In a recent radio interview between Charlie’s Angels director Elizabeth Banks and KPCC host John Horn, Banks explains that she was drawn to Charlie’s Angels as a young woman because it offered a compelling depiction of professional women on TV. Her mom had a job, she would have a job one day, too, and here were some “fabulous, butt-kicking women working together,” a portrayal that felt “very revolutionary” to her. I was struck but not surprised by the absurdity of this so-called revolution, and that it would result in a movie as entrenched in the trappings of the status quo—though inhabited by butt-kicking women—as Banks’ reboot.

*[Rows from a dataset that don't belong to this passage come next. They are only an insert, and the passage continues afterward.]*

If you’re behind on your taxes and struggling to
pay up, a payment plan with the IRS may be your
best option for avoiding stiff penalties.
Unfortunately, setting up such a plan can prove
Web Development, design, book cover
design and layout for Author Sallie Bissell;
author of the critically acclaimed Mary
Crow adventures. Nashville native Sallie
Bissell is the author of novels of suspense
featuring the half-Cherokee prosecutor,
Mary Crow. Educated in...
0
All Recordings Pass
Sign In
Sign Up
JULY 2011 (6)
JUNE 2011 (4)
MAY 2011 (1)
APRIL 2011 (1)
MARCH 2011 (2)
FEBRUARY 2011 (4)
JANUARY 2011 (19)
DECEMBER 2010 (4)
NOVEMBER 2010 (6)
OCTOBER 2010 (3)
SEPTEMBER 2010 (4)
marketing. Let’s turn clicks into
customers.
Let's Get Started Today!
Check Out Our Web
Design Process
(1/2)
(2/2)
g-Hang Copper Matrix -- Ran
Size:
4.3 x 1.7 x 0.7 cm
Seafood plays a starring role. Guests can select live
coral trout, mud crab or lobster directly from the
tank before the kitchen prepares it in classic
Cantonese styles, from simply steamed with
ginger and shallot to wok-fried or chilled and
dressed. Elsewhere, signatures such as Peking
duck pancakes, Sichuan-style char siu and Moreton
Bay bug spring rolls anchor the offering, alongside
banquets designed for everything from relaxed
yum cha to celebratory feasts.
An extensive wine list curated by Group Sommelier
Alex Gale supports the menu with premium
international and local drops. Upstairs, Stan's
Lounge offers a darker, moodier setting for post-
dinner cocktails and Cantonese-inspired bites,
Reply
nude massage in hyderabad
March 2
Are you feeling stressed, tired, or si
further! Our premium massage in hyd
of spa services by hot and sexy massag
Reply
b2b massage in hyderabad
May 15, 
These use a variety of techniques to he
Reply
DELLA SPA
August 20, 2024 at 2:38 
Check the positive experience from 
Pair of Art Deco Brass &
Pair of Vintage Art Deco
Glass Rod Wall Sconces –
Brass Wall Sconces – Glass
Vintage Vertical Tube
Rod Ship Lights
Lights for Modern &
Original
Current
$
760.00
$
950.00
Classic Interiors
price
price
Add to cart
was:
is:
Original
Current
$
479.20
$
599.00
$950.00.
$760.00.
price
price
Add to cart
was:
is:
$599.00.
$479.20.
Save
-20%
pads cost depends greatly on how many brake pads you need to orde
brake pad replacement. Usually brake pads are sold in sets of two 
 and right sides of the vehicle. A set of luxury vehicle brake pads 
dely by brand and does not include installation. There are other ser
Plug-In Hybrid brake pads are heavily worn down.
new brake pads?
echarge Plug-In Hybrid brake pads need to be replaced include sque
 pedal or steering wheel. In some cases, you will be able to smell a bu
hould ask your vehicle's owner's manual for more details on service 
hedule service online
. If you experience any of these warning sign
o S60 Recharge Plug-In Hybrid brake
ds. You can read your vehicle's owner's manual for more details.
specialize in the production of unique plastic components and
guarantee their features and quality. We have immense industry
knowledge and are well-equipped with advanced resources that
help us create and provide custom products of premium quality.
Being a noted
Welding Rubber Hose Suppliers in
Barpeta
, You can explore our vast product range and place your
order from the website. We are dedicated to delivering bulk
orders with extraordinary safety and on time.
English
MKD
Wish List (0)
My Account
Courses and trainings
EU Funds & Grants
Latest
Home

Charlie’s Angels, in all of its forms, has always been a series about sexy, international violence. In the latest version, one of the Angels is former MI6, and all of them are bathed in luxury, with great clothes, apartments, and high-grade weapons. Charlie’s Angels is essentially women having fun together whilst excelling at their professions as contract spies and hitwomen. All good fun when the people making the fanfare understand how non-revolutionary this premise actually is.
The first Charlie’s Angels reboot, starring comedically adept actors Drew Barrymore, Cameron Diaz, and Lucy Liu, took pains to turn fight scenes into elaborate gags, and fashion the Angels’ personal backstories into melodramatic farces; it was a trilogy that laughed at itself. Conversely Killing Eve, the BBC show formerly run and now executive produced by Phoebe Waller-Bridge, doesn’t go to pains to exact a feminist sisterhood through its sartorially on-point assassin, Villanelle (Jodie Comer), and the MI5 agent, Eve (Sandra Oh), who is hunting her down. Their relationship with each other as well as with other women in the show are either demented or stilted, shrouded in a mix of twisted admiration and deep mistrust, which makes sense for people who must spy and kill for a living. Comer and Oh both also possess an incredible range from goofy to deadpan to disturbing, and can run through every inflection point in a single scene. I wouldn’t call the show “feminist” (though it endlessly passes the Bechdel test) but who cares—it’s a smart, dark show that gets real about the ugliness that can come with wild ambition.
This is all to say that the value proposition for a spy narrative starring multiple women need not be one of revolutionary sisterhood. Still, mainstream Hollywood at large is currently obsessed with the idea that it might refashion old narratives into a poorly-defined set of feminist values. This Hollywood feminism is ripped from the rib of Sheryl Sandberg’s lean-in feminism, in which saucy professionalism, workplace dominance, and tasteful wealth is seen as women’s rightful place in society. It’s not hard to see through this cut-and-paste job, in which the desired dominance of neoliberal women is pitched as an earnest tale of gender equality. Avengers: Endgame went for it by having the superheroines band together at the finale to fight the bad guys; Booksmart had its Ivy League-bound BFFs praise the Notorious RBG en route to their first wild high school mansion party; Bombshell, about the female Fox News professionals who accused former executive Roger Ailes of sexual harassment, seems to cast multimillionaire conservative pundits as unlikely #MeToo figureheads.
Feminism is not about lowering the bar for behavior so that we can all attain the status of wealthy white, able-bodied cisgender heterosexual men—but many, from lean-in feminists to wealthy gays, continue to try to fashion social-justice brands out of their social and economic climbing. Equality, according to Hollywood feminism, is about letting more women helm multi-million-dollar franchises, fighting for female representation of successful capitalists on screen, and making sure that actors like Jennifer Lawrence or Jennifer Lopez earn just as many millions as their male colleagues. It’s a bizarre set of goals if your real interest is in equality and community, the achievement of which will actually require many people—even women—to actually give things up rather than claim their seat at a king-size throne.